トマトはリコピンも豊富で抗酸化作用があるから体にもいい。

心の中にも○みちさんを召喚し、高めの位置からオリーブオイルを回しかければ完成だ。


「食べるから本しまっておいで。」


テーブルにお皿を置きながら彼女を見ると、すでに本を仕舞いに行こうとしていたところだった。

これは失敬。


「いただきます」


「いただきます!」


ちゅるちゅるとそうめんをすすり、頬を膨らませている様子は元気いっぱいな幼児だ。


しかし、これまで約2週間様子を見ていると、どうも中身は幼児ではなさそうな気がしてきている。


まず、専門書を問題なく一人で読めるのだ。

最初は絵だけを眺めているのかと思ったが、あるとき小さな声ではあるが文字を追って読んでいるのを聞いた。

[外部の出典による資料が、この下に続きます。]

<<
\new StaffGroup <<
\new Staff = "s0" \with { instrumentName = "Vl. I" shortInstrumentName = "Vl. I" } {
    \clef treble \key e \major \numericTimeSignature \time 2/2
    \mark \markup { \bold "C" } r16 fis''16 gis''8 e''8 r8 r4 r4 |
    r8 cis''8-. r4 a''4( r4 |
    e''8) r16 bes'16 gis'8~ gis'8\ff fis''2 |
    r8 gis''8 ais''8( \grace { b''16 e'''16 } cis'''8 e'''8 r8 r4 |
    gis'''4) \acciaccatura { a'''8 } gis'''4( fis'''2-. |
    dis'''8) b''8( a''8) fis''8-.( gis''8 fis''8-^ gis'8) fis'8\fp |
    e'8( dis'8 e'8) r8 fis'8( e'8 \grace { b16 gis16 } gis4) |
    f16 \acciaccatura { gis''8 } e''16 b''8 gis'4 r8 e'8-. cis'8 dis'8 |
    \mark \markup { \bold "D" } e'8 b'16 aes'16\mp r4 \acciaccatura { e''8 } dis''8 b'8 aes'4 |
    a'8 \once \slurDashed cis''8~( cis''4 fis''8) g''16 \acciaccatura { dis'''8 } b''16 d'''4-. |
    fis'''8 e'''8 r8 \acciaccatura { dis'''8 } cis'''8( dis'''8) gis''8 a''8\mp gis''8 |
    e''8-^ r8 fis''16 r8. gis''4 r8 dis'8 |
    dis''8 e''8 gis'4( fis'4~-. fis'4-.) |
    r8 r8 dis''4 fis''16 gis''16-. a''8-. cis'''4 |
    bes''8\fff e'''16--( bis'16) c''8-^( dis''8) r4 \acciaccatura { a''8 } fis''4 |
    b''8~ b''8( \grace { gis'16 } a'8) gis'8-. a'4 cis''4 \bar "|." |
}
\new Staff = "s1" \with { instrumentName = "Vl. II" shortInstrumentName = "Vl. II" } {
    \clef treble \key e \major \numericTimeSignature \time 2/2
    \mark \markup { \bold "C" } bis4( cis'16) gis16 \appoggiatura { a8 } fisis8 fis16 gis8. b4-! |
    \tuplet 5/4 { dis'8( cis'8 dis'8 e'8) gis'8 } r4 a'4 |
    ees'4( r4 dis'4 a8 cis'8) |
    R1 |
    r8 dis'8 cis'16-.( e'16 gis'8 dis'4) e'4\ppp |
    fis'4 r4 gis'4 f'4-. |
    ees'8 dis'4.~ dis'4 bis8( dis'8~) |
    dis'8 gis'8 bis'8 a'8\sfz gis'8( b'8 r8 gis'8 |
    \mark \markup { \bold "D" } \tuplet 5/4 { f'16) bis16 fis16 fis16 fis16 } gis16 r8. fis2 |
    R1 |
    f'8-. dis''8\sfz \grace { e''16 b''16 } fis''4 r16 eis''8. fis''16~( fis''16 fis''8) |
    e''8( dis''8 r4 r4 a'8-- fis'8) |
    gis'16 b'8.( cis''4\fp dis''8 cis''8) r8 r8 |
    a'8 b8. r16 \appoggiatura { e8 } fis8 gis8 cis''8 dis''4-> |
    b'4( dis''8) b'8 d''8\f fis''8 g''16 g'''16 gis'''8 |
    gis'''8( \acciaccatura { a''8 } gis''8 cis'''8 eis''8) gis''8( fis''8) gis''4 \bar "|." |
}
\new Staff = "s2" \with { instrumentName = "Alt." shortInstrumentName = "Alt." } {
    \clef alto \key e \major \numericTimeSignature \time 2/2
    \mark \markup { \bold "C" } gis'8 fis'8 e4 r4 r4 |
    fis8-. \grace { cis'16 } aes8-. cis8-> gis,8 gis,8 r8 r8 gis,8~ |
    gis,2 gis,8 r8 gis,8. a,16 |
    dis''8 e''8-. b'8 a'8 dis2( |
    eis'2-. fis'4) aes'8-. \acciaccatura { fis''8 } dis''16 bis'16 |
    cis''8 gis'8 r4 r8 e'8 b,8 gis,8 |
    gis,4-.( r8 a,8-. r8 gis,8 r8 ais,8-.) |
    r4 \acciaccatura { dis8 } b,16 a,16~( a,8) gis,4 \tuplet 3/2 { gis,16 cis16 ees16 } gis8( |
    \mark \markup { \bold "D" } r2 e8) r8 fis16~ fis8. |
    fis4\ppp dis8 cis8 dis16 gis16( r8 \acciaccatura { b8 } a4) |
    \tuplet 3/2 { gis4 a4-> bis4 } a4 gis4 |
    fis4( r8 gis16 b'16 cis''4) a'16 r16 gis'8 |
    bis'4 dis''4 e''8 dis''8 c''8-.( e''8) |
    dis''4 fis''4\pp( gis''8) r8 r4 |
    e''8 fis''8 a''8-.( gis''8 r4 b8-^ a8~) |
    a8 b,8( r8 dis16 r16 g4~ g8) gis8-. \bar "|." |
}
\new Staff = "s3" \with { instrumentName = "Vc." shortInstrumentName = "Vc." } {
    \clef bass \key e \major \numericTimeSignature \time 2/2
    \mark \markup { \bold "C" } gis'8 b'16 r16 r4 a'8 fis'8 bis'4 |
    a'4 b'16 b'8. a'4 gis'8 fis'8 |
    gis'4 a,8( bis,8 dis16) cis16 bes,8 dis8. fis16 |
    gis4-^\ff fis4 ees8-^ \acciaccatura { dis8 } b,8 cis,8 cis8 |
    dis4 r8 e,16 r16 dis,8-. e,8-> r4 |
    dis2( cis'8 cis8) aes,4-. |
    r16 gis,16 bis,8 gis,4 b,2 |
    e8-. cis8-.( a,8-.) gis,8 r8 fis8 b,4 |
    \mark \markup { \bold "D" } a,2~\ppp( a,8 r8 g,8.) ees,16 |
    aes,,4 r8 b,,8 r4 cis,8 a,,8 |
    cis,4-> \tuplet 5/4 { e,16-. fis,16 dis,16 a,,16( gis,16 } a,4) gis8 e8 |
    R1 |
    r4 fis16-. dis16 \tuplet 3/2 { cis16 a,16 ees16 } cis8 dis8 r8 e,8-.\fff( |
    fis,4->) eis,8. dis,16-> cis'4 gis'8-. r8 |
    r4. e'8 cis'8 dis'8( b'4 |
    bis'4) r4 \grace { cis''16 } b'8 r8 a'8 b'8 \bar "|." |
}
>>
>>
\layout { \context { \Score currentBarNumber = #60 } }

難しい漢字も多く、専門用語だってあるはずなのによくそんなもの読めたなと驚いたし、気にはなったが、聞いたところでいつものように答えにならない答えが返ってくるだけなことが予想されるため、疑問は心にとどめておくことにした。


それから。

初日に私が泣いてしまったときにそっと涙を拭ってくれた手が、幼いはずなのに親のようでもあった。

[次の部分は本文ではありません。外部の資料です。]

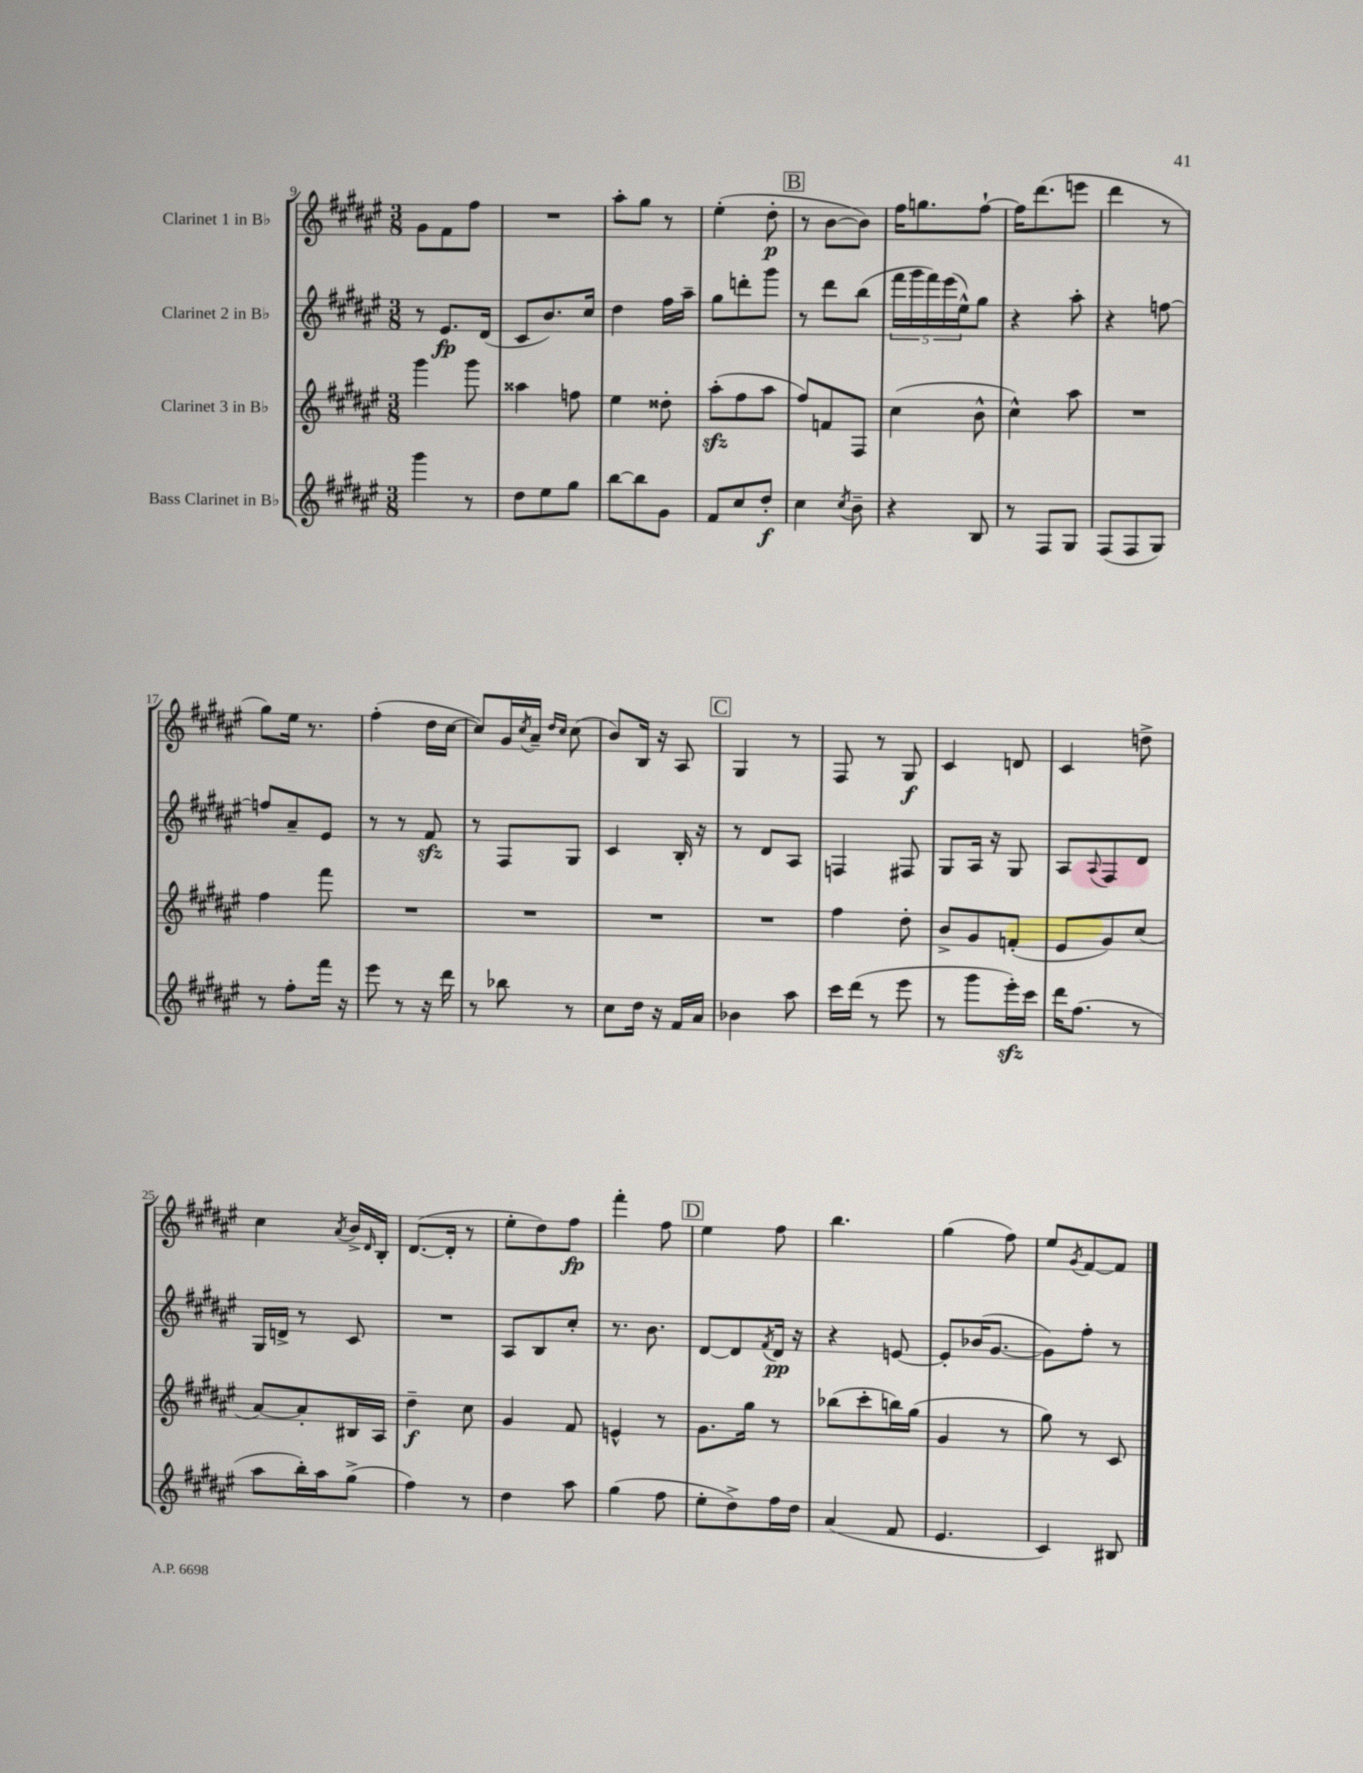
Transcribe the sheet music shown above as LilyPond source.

とにかく相変わらず彼女は不思議な存在であることに変わりはなかった。



「夕飯何しようか?」


お昼を食べているうちからすでに夕飯のことを考えている。

主婦はもっと大変だろうなと心の中でそっと親に感謝した。


「んー。お肉!」


「お肉…お肉ねぇ……。うーん。さっぱりと豚しゃぶサラダにしようかな。」


「豚しゃぶ?サラダ??」


「うん、豚肉の薄切りをお湯に通して、野菜の上にどーん!!!」


「どーん!!!いいね!!」


「よし、そうしよう!」


簡単でおいしく栄養もとれて比較的さっぱり。

夏にぴったりだし、ふわりも気に入ることだろう。



あおと話をしていると、先ほどまで沈み込んでいた気持ちもあっと今に明るくなっている。

元々小さい子は好き…別に変な意味ではないが、いわゆる「お節介な長女」の血が騒ぐのか、小さい子を見ると嬉しくなってしまうので、あおとの生活はかなり気に入っていた。